第2話 付き添い

 目の前には、ダンジョン協会の大きな看板。それが掲げられている建物の自動ドアを通って、俺たちは中へと入る。

 結局ついてきてしまった。俺も多少はある成り上がりたい願望が死の恐怖に勝ったのもあるし、友人である健人が死んだと知れば、後悔するに違いないと断定できたのも間違いなかった。

 田舎から上京でもしてきたかのようにキョロキョロと辺りを見渡している様はなんとも滑稽極まることだろう。イメージするような酒場の併設されたギルド、などといった類のものではないが、近くを通りがかる職員たちからは、温かい視線を浴びているのは確実に言えることであった。

 ひとまず、お上りさんでいるのはやめて探索許可証、探索者カードと言われるものを発行しなければならない。それがなければダンジョンでの探索や戦利品の換金が出来ないのだから。

 目の前に『ご新規の方』と書かれたプレートと矢印が見える、それに連れられるように歩いていけば、すぐにカード発行の受付に辿り着いた。

 手続きは簡単だった。渡される幾つかの書類に必要事項を記入していくだけ。ただ、ダンジョンでの死亡を自己責任であることを受け入れる署名だけは手が震えた。これを書いたら、死に近い場所での活動が可能になるのだと、強烈に意識づけられた。職員にじっと見られているというのも緊張する要因であるかもしれない。こんなことで震えるような小心者だと思われたかもしれないと、なんだか恥ずかしくなってきてしまう。

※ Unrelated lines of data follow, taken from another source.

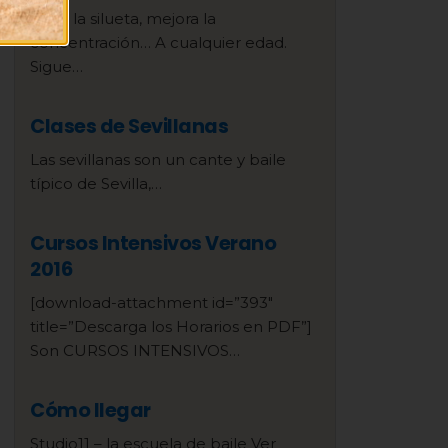
Afina la silueta, mejora la
concentración… A cualquier edad.
Sigue…
Clases de Sevillanas
Las sevillanas son un cante y baile
típico de Sevilla,…
Cursos Intensivos Verano
2016
[download-attachment id=”393″
title=”Descarga los Horarios en PDF”]
Son CURSOS INTENSIVOS…
Cómo llegar
Studio11 – la escuela de baile Ver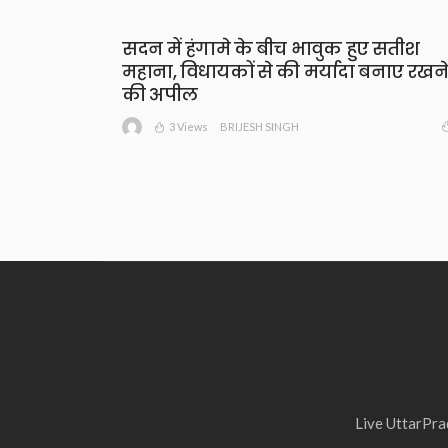
सदन में हंगामे के बीच भावुक हुए सतीश
महाना, विधायकों से की मर्यादा बनाए रखने
की अपील
3 Views
BRIJESH SINGH
Live UttarPrad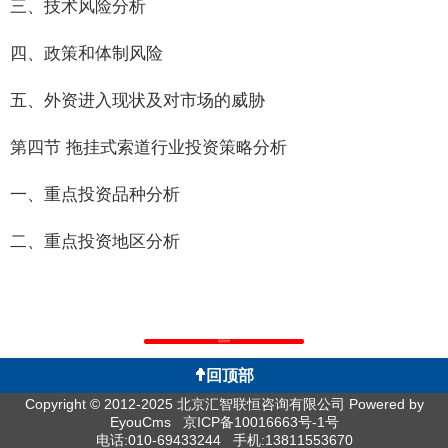
三、技术风险分析
四、政策和体制风险
五、外资进入现状及对市场的威胁
第四节 拖挂式索道行业投资策略分析
一、重点投资品种分析
二、重点投资地区分析
返回列表
回顶部
Copyright © 2012-2025 北京汇智联恒咨询有限公司
Powered by
EyouCms
京ICP备10016663号-1号
电话:010-69433244 手机:13811553670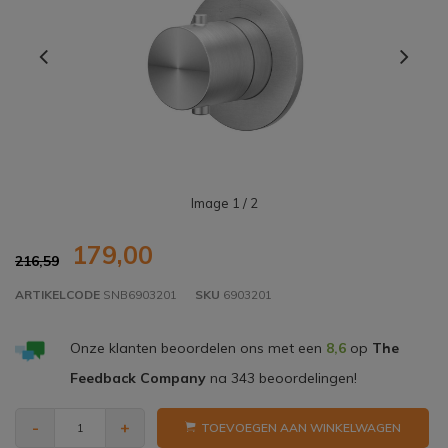
Image
1
/ 2
179,00
216,59
ARTIKELCODE
SNB6903201
SKU
6903201
Onze klanten beoordelen ons met een
8,6
op
The
Feedback Company
na
343
beoordelingen!
-
+
TOEVOEGEN AAN WINKELWAGEN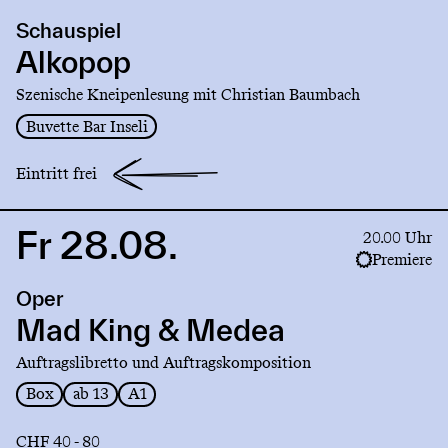
production
Schauspiel
Alkopop
Alkopop
Szenische Kneipenlesung mit Christian Baumbach
Buvette Bar Inseli
Eintritt frei
Fr 28.08.
Link
20.00 Uhr
to
Premiere
production
Oper
Mad
King
Mad King & Medea
&
Auftragslibretto und Auftragskomposition
Medea
Box
ab 13
A1
CHF 40 - 80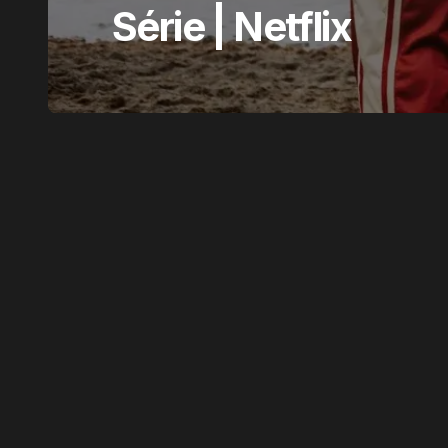
Série | Netflix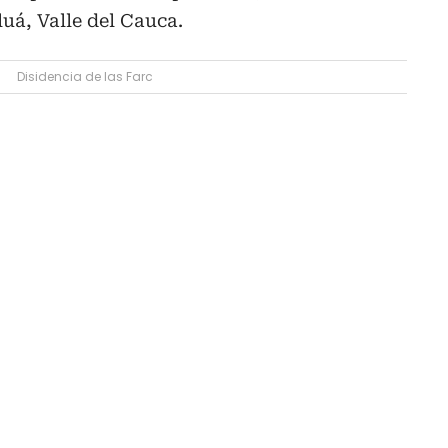
uá, Valle del Cauca.
Disidencia de las Farc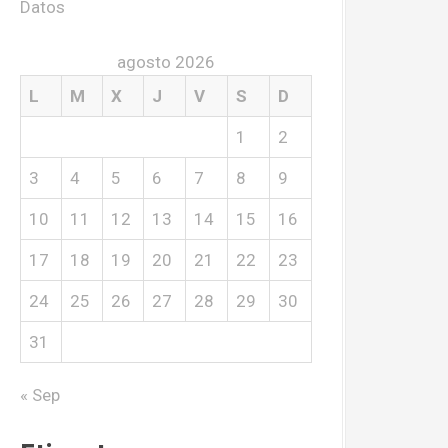
Datos
agosto 2026
L
M
X
J
V
S
D
1
2
3
4
5
6
7
8
9
10
11
12
13
14
15
16
17
18
19
20
21
22
23
24
25
26
27
28
29
30
31
« Sep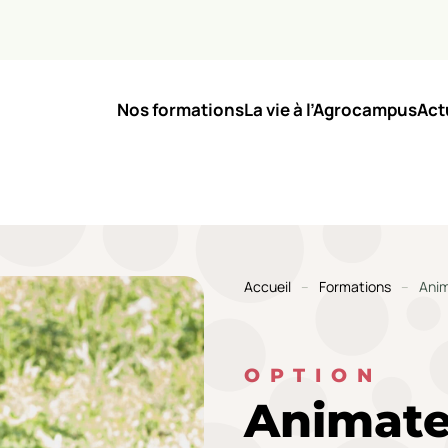
Nos formations
La vie à l’Agrocampus
Act
Accueil
Formations
Anim
OPTION
Animate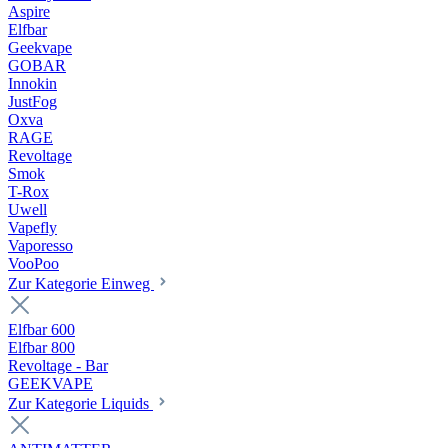
Aspire
Elfbar
Geekvape
GOBAR
Innokin
JustFog
Oxva
RAGE
Revoltage
Smok
T-Rox
Uwell
Vapefly
Vaporesso
VooPoo
Zur Kategorie Einweg
Elfbar 600
Elfbar 800
Revoltage - Bar
GEEKVAPE
Zur Kategorie Liquids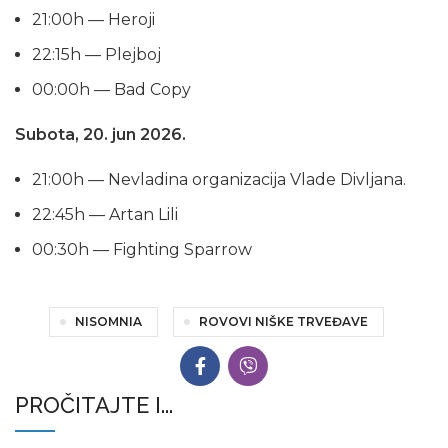
21:00h — Heroji
22:15h — Plejboj
00:00h — Bad Copy
Subota, 20. jun 2026.
21:00h — Nevladina organizacija Vlade Divljana.
22:45h — Artan Lili
00:30h — Fighting Sparrow
NISOMNIA
ROVOVI NIŠKE TRVEĐAVE
PROČITAJTE I...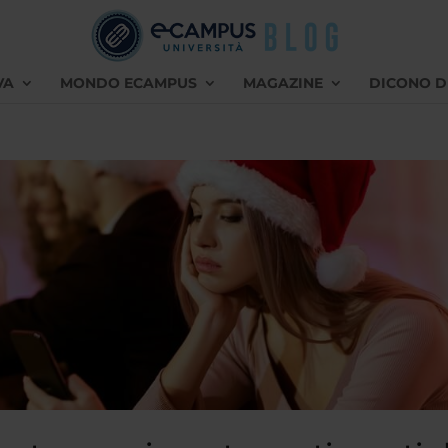
VA
MONDO ECAMPUS
MAGAZINE
DICONO D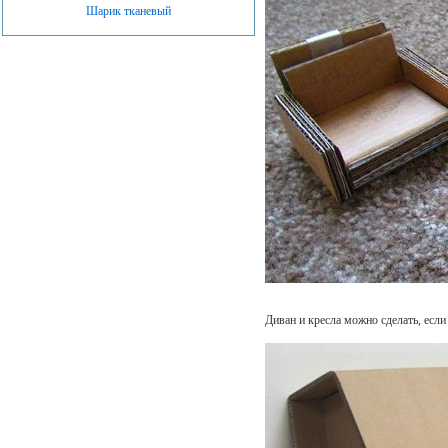
Шарик тканевый
Диван и кресла можно сделать, если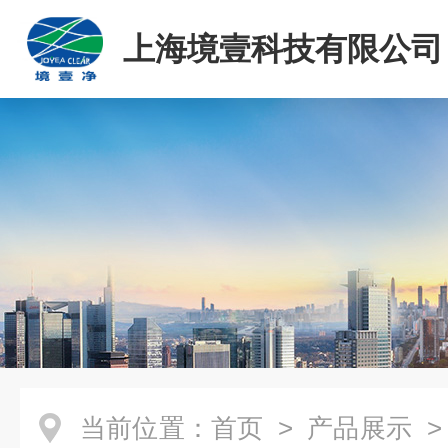
上海境壹科技有限公司
当前位置：
首页
>
产品展示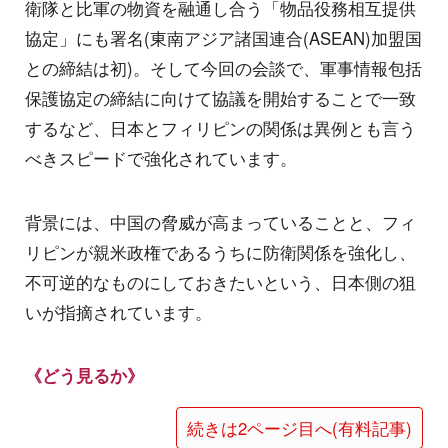
衛隊と比軍の物資を融通し合う「物品役務相互提供
協定」にも署名(東南アジア諸国連合(ASEAN)加盟国
との締結は初)。そして今回の会談で、軍事情報包括
保護協定の締結に向けて協議を開始することで一致
するなど、日本とフィリピンの関係は異例とも言う
べきスピードで強化されています。
背景には、中国の脅威が高まっていることと、フィ
リピンが親米政権であるうちに防衛関係を強化し、
不可逆的なものにしておきたいという、日本側の狙
いが指摘されています。
《どう見るか》
続きは2ページ目へ(有料記事)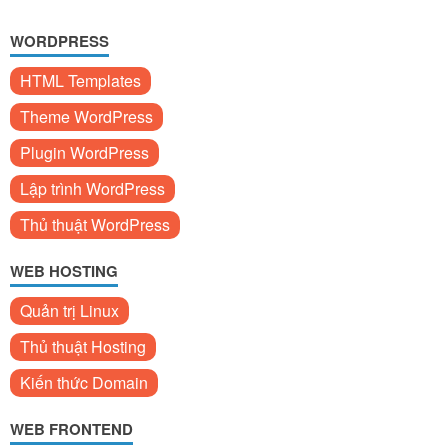
WORDPRESS
HTML Templates
Theme WordPress
Plugin WordPress
Lập trình WordPress
Thủ thuật WordPress
WEB HOSTING
Quản trị Linux
Thủ thuật Hosting
Kiến thức Domain
WEB FRONTEND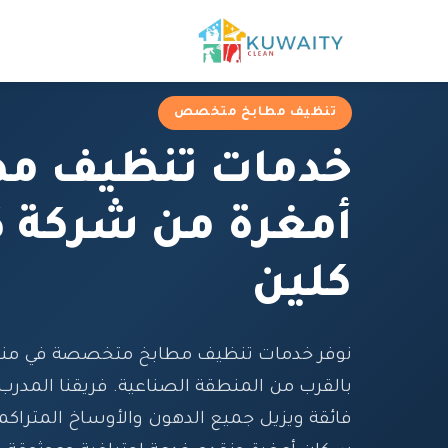
تنظيف مطابخ متخصص
خدمات تنظيف مط
أمغرة من شركة ك
كلين
نوفر خدمات تنظيف مطابخ متخصصة في منطق
بالقرب من المنطقة الصناعية. فريقنا المدر
فائقة ويزيل جميع الدهون والأوساخ المتراكم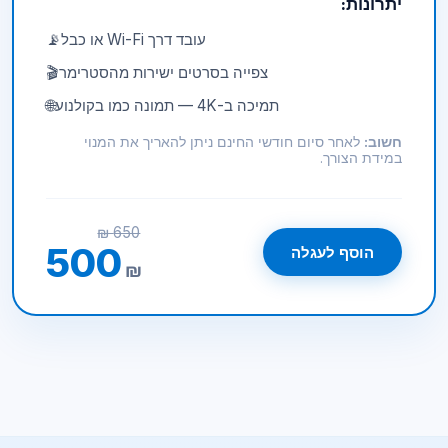
יתרונות:
עובד דרך Wi-Fi או כבל
📡
צפייה בסרטים ישירות מהסטרימר
🎬
תמיכה ב-4K — תמונה כמו בקולנוע
🌐
חשוב:
לאחר סיום חודשי החינם ניתן להאריך את המנוי
במידת הצורך.
650 ₪
500
הוסף לעגלה
₪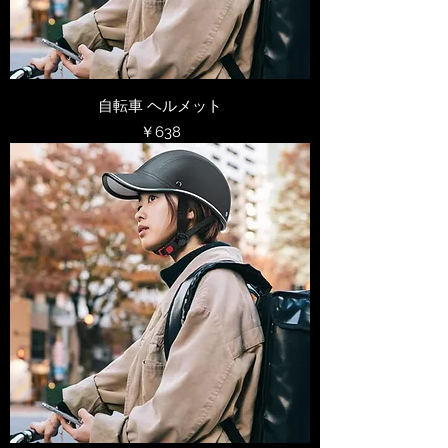
自転車 ヘルメット
価格
￥638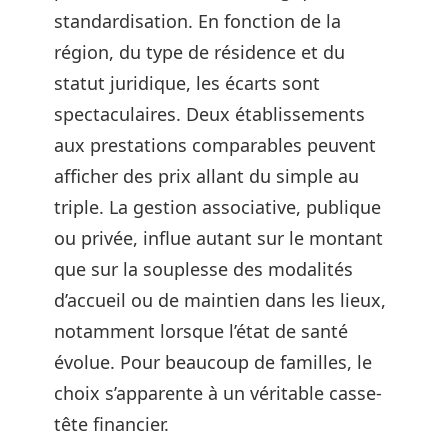
standardisation. En fonction de la
région, du type de résidence et du
statut juridique, les écarts sont
spectaculaires. Deux établissements
aux prestations comparables peuvent
afficher des prix allant du simple au
triple. La gestion associative, publique
ou privée, influe autant sur le montant
que sur la souplesse des modalités
d’accueil ou de maintien dans les lieux,
notamment lorsque l’état de santé
évolue. Pour beaucoup de familles, le
choix s’apparente à un véritable casse-
tête financier.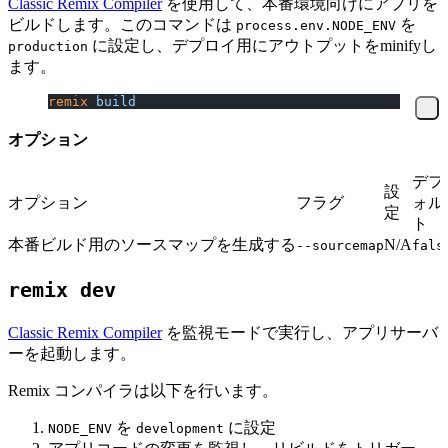
Classic Remix Compiler
を使用して、本番環境向けにアプリを
ビルドします。このコマンドは
を
process.env.NODE_ENV
に設定し、デプロイ用にアウトプットをminifyし
production
ます。
remix
 build
オプション
デフ
設
オプション
フラグ
ォル
定
ト
本番ビルド用のソースマップを生成する
N/A
--sourcemap
fals
remix dev
Classic Remix Compiler
を監視モードで実行し、アプリサーバ
ーを起動します。
Remix コンパイラは以下を行います。
を
に設定
NODE_ENV
development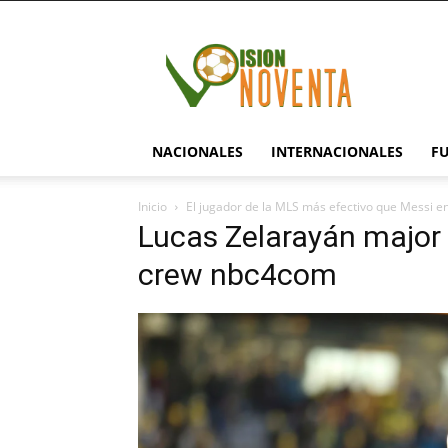
visionnoventa.com
NACIONALES
INTERNACIONALES
F
Inicio
El jugador de la MLS más efectivo que Messi en 
Lucas Zelarayán major
crew nbc4com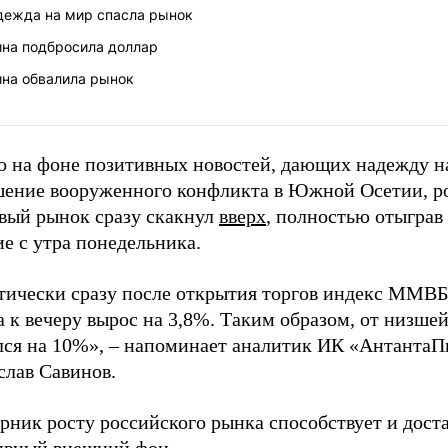
дежда на мир спасла рынок
йна подбросила доллар
йна обвалила рынок
о на фоне позитивных новостей, дающих надежду н
шение вооруженного конфликта в Южной Осетии, р
вый рынок сразу скакнул
вверх
, полностью отыграв
е с утра понедельника.
тически сразу после открытия торгов индекс ММВБ
а к вечеру вырос на 3,8%. Таким образом, от низшей
лся на 10%», – напоминает аналитик ИК «АнтантаП
слав Савинов.
рник росту российского рынка способствует и дост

 なにせ、健人はサラサラと書いていくのだ。むしろ、ちゃんと書類は読んだ方がいいと思う。あそこまで能天気にペンを走らせるのは逆に恐ろしいだろうに。


「珍しいですね。このぐらいの年頃の子はもう少し無鉄砲なんですよ。あちらの方みたいに」

「はは、まあ、俺は慎重な人間なんですよ。殆ど付き添いみたいなもんです」


 微笑ましいものを見るような、そんな目線から逃れるように、残りを急ぐように書き上げる。それでも内容に目を通すのは忘れないが。

 書類を渡して写真撮影を行い、しばらく待てば、俺たち二人には、ダンジョン探索を許可する探索者カードが渡されることとなる。

 運転免許証より簡単に、身分証としても使えるカードが貰える。それもあってか、みんな一度は来るのだろう。


「よし、じゃあ早速入ろうぜ!」

「やだよ。なんの準備も無しに入って死にたくはない」

「なんだよ知らねえの? 協会の中にダンジョンがあってさ、あまりにも利益が見込めないようなヘボくて弱いダンジョンだからって、管理しているのがあるんだぜ。そこでダンジョンの雰囲気を掴むんだとさ。みんな通る道だってよ」


 なるほど、それならば自分に向いているかどうかを比較的安全なうちに確かめられるわけか。

 だが、それでも何も持たずというのは少しばかり、舐めすぎではないだろうか。それとも、俺が怯えすぎなのか。

 諦めにも近い感情で、健人の後ろをついていくばかりであった。